ヒューズ氏はソニーが公開を予定している映画『The Emoji Movie』が、自身の持つ商標を侵害していると主張する。「我々のブランドが既に世界中のライセンス・パートナーや小売とともに成功を収めているという事実を前に、ソニーはどうやってこのタイトルの映画を制作し、グッズ販売をしようとしているのか実に興味深い」とヒューズ氏。

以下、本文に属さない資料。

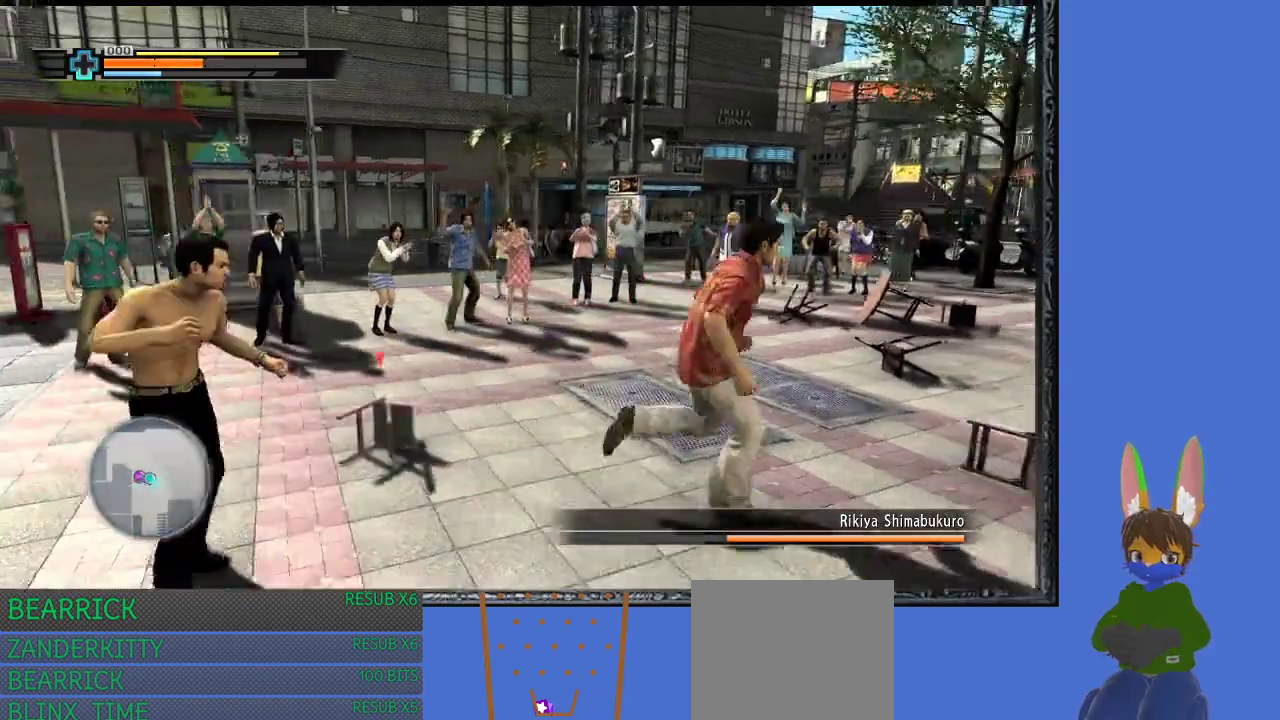
{"buttons": [], "left_stick": "down-left", "right_stick": "center", "events": [[67, "left_stick", "up-right"], [333, "left_stick", "up-left"], [400, "left_stick", "down-left"]]}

さらにヒューズ氏は、彼自身も、映画監督のロイ・リー(The Lego Movie)やエイドリアン・アスカーリ(Hitman)らとともに、emojiの映像化を進めていると話す。ヒューズ氏は「emojiは世界中で非常に強力な象徴的ブランドであり、我々はそれを後押しする素晴らしいストーリーを発展させている。ティーンエイジ・ミュータント・ニンジャ・タートルズやミニオンズ、もちろんレゴのようになる可能性を十分に持っていると考えている」。
一方のソニーは映画の制作を続けるとのことで、ライセンシング会社を雇うなど状況の打開に向けて動いてはいるようだ。個人的には、がっつりと争って欲しいと思う。
日本の絵文字文化で育った人にとっては、「絵文字」から派生した「emoji」が特定の企業の資産として、商標登録されていることに違和感を持つかもしれない。もちろん、それに限らず、世界中で一般的に認識されている「emoji」という言葉が、特定の商業的な分野に限るとはいえ、一企業に独占されるということには違和感を抱かざるをえない。
日本においても、商標トロールとも思える会社(と個人)による大量の商標登録出願について、特許庁が注意喚起が行われたばかりである。知的財産権の保護といえば聞こえは良いが、突き詰めれば情報の独占であり、それに係る行為の独占を許すことである。既に特許においてはパテント・トロールが跋扈し、社会に混乱と閉塞とをもたらしている。商標権や著作権など、他の知的財産権においても同様のことが起こりつつあるように思える。
権利の強化を強化すれば、権利者は利益を享受することができる。しかし、それにともなって生じる不利益は、社会全体が尻拭いをしなくてはならない。